Consider his record as a competitor: He was last beaten over either distance in a world-level race back in 2011. He was taken by surprise when a relatively unknown Ibrahim Jeilan (Ethiopia) overhauled him in the 25-lapper in the World Championships in Daegu. Since then, he has amassed five gold medals over the two distances at the World Championships and the Olympic Games.
Some clouds gathered, thanks to a leak by Russian hackers, Fancy Bears. There was a hint of scandal when the Federal Bureau of Investigation joined the probe the United States Anti-Doping Agency against his American coach Alberto Salazar. Yet, it does appear as if the Somalian-born has been unruffled and focused on his task as he heads towards retirement from track events.
“I can only control my legs and what I do and I know there are a lot of people who support me. It is just a small minority who think to become a success you must be doing something. I will never fail a drugs test. That is who I am. I believe in clean sports and I just have to enjoy what I do, keep smiling,” he said the Diamond League in London earlier this month.

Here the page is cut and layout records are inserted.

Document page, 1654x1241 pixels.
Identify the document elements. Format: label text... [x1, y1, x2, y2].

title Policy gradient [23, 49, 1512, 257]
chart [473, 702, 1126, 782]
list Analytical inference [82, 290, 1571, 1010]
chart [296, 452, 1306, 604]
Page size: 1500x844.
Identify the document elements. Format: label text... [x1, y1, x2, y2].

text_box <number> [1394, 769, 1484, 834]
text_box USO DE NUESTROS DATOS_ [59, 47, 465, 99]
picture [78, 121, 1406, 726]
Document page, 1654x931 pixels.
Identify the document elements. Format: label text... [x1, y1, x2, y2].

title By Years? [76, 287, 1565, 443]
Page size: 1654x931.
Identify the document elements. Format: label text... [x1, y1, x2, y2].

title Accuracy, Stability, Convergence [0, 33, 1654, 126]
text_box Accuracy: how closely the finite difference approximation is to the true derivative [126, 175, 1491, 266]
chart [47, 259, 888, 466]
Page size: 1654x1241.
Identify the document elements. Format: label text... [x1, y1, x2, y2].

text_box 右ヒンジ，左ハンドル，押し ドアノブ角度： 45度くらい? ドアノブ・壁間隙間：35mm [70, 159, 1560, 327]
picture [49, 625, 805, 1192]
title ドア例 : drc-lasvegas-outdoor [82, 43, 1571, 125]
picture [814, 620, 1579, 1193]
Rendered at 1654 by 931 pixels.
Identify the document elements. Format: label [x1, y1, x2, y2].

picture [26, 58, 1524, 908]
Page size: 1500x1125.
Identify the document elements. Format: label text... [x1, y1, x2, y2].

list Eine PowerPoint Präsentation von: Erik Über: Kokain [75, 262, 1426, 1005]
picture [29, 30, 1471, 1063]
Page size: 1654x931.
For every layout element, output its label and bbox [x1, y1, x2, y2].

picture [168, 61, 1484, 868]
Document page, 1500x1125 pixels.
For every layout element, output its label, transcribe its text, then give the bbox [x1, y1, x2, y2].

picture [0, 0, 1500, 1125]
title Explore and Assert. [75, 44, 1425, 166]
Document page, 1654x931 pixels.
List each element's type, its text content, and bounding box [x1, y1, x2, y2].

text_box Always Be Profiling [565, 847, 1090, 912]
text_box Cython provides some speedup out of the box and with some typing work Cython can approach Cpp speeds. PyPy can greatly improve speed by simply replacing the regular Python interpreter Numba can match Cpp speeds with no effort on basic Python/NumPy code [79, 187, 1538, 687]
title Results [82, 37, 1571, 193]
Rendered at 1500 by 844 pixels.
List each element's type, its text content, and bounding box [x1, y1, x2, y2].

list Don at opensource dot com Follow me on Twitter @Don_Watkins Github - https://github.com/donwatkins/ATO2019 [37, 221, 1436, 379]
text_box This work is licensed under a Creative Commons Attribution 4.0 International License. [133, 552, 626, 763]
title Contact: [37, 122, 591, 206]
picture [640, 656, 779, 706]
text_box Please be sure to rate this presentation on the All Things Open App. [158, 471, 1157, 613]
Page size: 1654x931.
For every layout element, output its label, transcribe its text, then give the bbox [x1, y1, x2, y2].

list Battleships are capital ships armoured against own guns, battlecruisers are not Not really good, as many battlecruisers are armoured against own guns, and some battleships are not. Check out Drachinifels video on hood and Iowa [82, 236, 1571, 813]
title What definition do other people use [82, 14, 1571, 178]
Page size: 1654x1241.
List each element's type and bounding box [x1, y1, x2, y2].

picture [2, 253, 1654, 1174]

The challenge of dealing with pressure when competing at home isn’t new, even if he has lived away from London for many years now. He had dealt with public glare and with fame as calmly as a champion would. He has perfected his skills the best he can and learnt to give it the best expression each time he has stepped on track at the world stage.
In the coming few days, we may well see him smiling all over again. If you answer to the call of Mo Farah, you may be able to achieve that preposterous thought of stealing a certain Usain St. Leo Bolt’s thunder. And, you will agree, that will have taken some doing. Another double, perhaps.